If $(x,y,z) \in U$ then $x=2y-3z$. That can be expressed by $(x,y,z)=(2y-3z,y,z)=(2,1,0)y+(-3,0,1)z$
So $U=<(2,1,0),(-3,0,1)>$
Using Gram-Schmidt and the orthonormal form.
$w_1=\frac{1}{\sqrt{5}}(2,1,0)$
$w_2=\frac{5}{\sqrt{70}}(\frac{-3}{5}, \frac{6}{5},1)$
So $A=\begin{bmatrix} \frac{2}{\sqrt{5}} & -\frac{3}{\sqrt{70}}\\ \frac{1}{\sqrt{5}} & \frac{6}{\sqrt{70}}\\ 0 & \frac{5}{\sqrt{70}}\\ \end{bmatrix} $ And using this: $P=A(A^TA)^-A^T$ Then $P=\begin{bmatrix} \frac{13}{14} & \frac{1}{7} & -\frac{3}{14}\\ \frac{1}{7} & \frac{5}{7} & \frac{3}{7}\\ -\frac{3}{14} & \frac{3}{7} & \frac{5}{14}\\ \end{bmatrix} $
So $P_u=(\frac{6}{7}, \frac{9}{7},\frac{4}{7})$
Am i doing this right? I'm currently learning this in class.
The answer is correct and the method you used is sound, although I’d say that it’s overkill for this particular problem. If you were going to project a lot of vectors, then finding the projection matrix would be worthwhile, but you can compute the projection of a single vector with a lot less work.
First, if you’re going to compute the projection matrix via the formula $P=A(A^TA)^{-1}A^T$, then there’s no reason to go through the Gram-Schmidt process to compute an orthonormal basis for $U$. This formula works for any basis. So, once you had your initial basis for $U$, you could’ve simply applied the formula to $A=\begin{bmatrix}2&1&0\\-3&0&1\end{bmatrix}^T$ instead.
On the other hand, once you’ve gotten an orthonormal basis for $U$, you can take advantage of the fact that the projection onto $U$ is the sum of the individual projections onto those basis vectors. So, setting $v=(1,1,1)^T$, compute ${w_1^Tv\over w_1^Tw_1}w_1+{w_2^Tv\over w_2^Tw_2}w_2$. If you need the matrix $P$ for some reason, then it is ${w_1w_1^T\over w_1^Tw_1}+{w_2w_2^T\over w_2^Tw_2}$, which is a lot easier to calculate than the expression in the previous paragraph. (Note the order of the multiplicands in the numerators: those aren’t inner products. They’re the outer products of a vector with itself, which is a $3\times3$ matrix.).

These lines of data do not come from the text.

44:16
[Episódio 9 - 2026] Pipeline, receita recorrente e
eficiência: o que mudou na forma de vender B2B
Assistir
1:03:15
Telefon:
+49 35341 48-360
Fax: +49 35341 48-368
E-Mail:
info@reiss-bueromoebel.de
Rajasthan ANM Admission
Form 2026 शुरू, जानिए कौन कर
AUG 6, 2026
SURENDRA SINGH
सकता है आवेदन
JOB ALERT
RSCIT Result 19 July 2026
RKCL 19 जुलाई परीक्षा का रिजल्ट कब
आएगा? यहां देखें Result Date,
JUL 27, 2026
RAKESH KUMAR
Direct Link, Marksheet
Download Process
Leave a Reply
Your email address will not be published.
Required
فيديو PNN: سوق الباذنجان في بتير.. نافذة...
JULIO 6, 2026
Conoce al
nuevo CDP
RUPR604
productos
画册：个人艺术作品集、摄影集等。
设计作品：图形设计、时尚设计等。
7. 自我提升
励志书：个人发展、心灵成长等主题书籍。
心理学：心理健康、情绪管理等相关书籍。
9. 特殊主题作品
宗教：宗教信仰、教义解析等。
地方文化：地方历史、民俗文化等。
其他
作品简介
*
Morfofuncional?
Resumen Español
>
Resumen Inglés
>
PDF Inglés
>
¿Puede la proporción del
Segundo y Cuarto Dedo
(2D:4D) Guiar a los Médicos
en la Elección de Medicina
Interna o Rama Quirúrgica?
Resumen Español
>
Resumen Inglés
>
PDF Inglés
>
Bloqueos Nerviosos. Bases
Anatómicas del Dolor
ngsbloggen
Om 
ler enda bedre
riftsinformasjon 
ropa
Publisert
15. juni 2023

Since $U$ is two-dimensional, the easiest way by far to compute a projection onto $U$ is to compute the orthogonal rejection, which is the projection onto a vector orthogonal to $U$, and then subtract that from the original vector. In this case, we read from the defining equation of $U$ that $w=(1,-2,3)^T$ is orthogonal to $U$, so the projection of $v=(1,1,1)^T$ onto $U$ is $$v-{w^Tv\over w^Tw}w=(1,1,1)^T-\frac2{14}(1,-2,3)^T=\left(\frac67,\frac97,\frac47\right)^T,$$ just as you got.